UPEC strain characterization isolated from Mexican patients with recurrent urinary infections
Introduction: Any microorganism is capable of causing urinary tract infections (UTI). However, Uropathogenic Escherichia coli (UPEC) is responsible for the majority of UTI. A variety of virulence genes have been identified in UPEC. Diverse epidemiological studies support that specific subsets of genes are characteristic of each E. coli uropathogenic subtype involved in the development of cystitis, pyelonephritis, and urosepsis.
Methodology: Twenty-three E. coli strains isolated from women with cystitis, 25 from men with prostatitis were characterized according to serotype, virulence genes, PFGE profile and susceptibility antimicrobials.

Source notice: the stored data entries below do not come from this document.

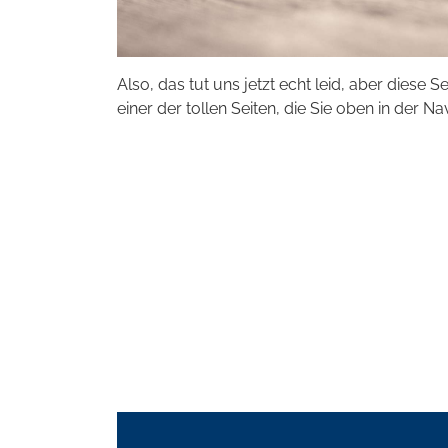
Also, das tut uns jetzt echt leid, aber diese S
einer der tollen Seiten, die Sie oben in der Na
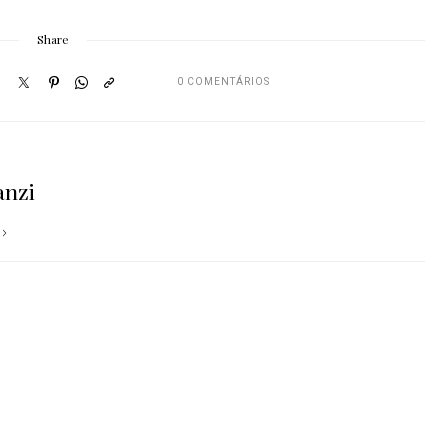
Share
0 COMENTÁRIOS
anzi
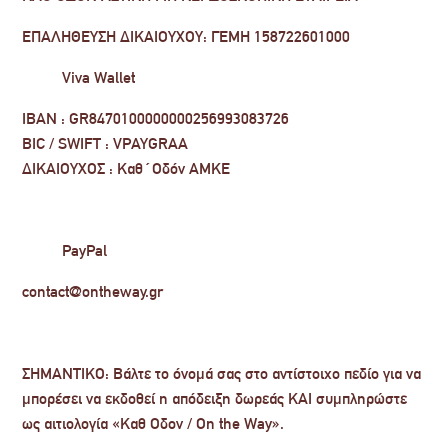
ΕΠΑΛΗΘΕΥΣΗ ΔΙΚΑΙΟΥΧΟΥ: ΓΕΜΗ 158722601000
Viva Wallet
ΙΒΑΝ : GR8470100000000256993083726
BIC / SWIFT : VPAYGRAA
ΔΙΚΑΙΟΥΧΟΣ : Καθ΄Οδόν ΑΜΚΕ
PayPal
contact@ontheway.gr
ΣΗΜΑΝΤΙΚΟ: Βάλτε το όνομά σας στο αντίστοιχο πεδίο για να
μπορέσει να εκδοθεί η απόδειξη δωρεάς ΚΑΙ συμπληρώστε
ως αιτιολογία «Καθ Οδον / On the Way».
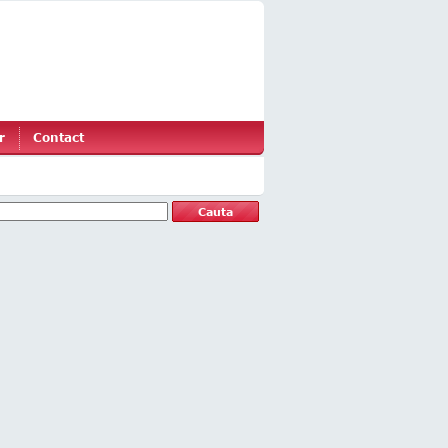
r
Contact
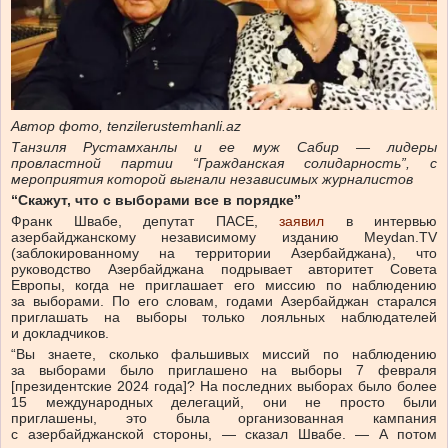
Автор фото,
tenzilerustemhanli.az
Танзиля Рустамханлы и ее муж Сабир — лидеры
провластной партии “Гражданская солидарность”, с
мероприятия которой выгнали независимых журналистов
“Скажут, что с выборами все в порядке”
Франк Швабе, депутат ПАСЕ,
заявил
в интервью
азербайджанскому независимому изданию Meydan.TV
(заблокированному на территории Азербайджана), что
руководство Азербайджана подрывает авторитет Совета
Европы, когда не приглашает его миссию по наблюдению
за выборами. По его словам, годами Азербайджан старался
приглашать на выборы только лояльных наблюдателей
и докладчиков.
“Вы знаете, сколько фальшивых миссий по наблюдению
за выборами было приглашено на выборы 7 февраля
[президентские 2024 года]? На последних выборах было более
15 международных делегаций, они не просто были
приглашены, это была организованная кампания
с азербайджанской стороны, — сказал Швабе. — А потом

Results: E. coli O25:H4–ST131 was more frequently isolated from cystitis than prostatitis. The majority of cystitis strains presented almost all the virulence genes, contrary to 60% of prostatitis strains. The strains characterized by serology, PFGE and MLST and virulence profile showed that cystitis strains shared a lineage with their own genomic fingerprint, indicating that these strains derived from a common ancestor. The prostatitis strains showed serotypes diverse and much higher degree of genetic diversity, indicating that they are an unrelated group. More than 50% of isolates were resistant to at least 7 of the antimicrobials tested. Antibiotic-tolerant cells were observed, presenting with more frequency in response chloramphenicol, tetracycline, trimethoprim-sulfometoxazole and dicloxicillin.
Conclusions: Persister cells can be detected from the beginning of the infection. The importance of these persister cells that exhibit multidrug tolerance is that a single surviving bacterium can initiate again an infection making it clinical relevant in the chronic urinary tract infection.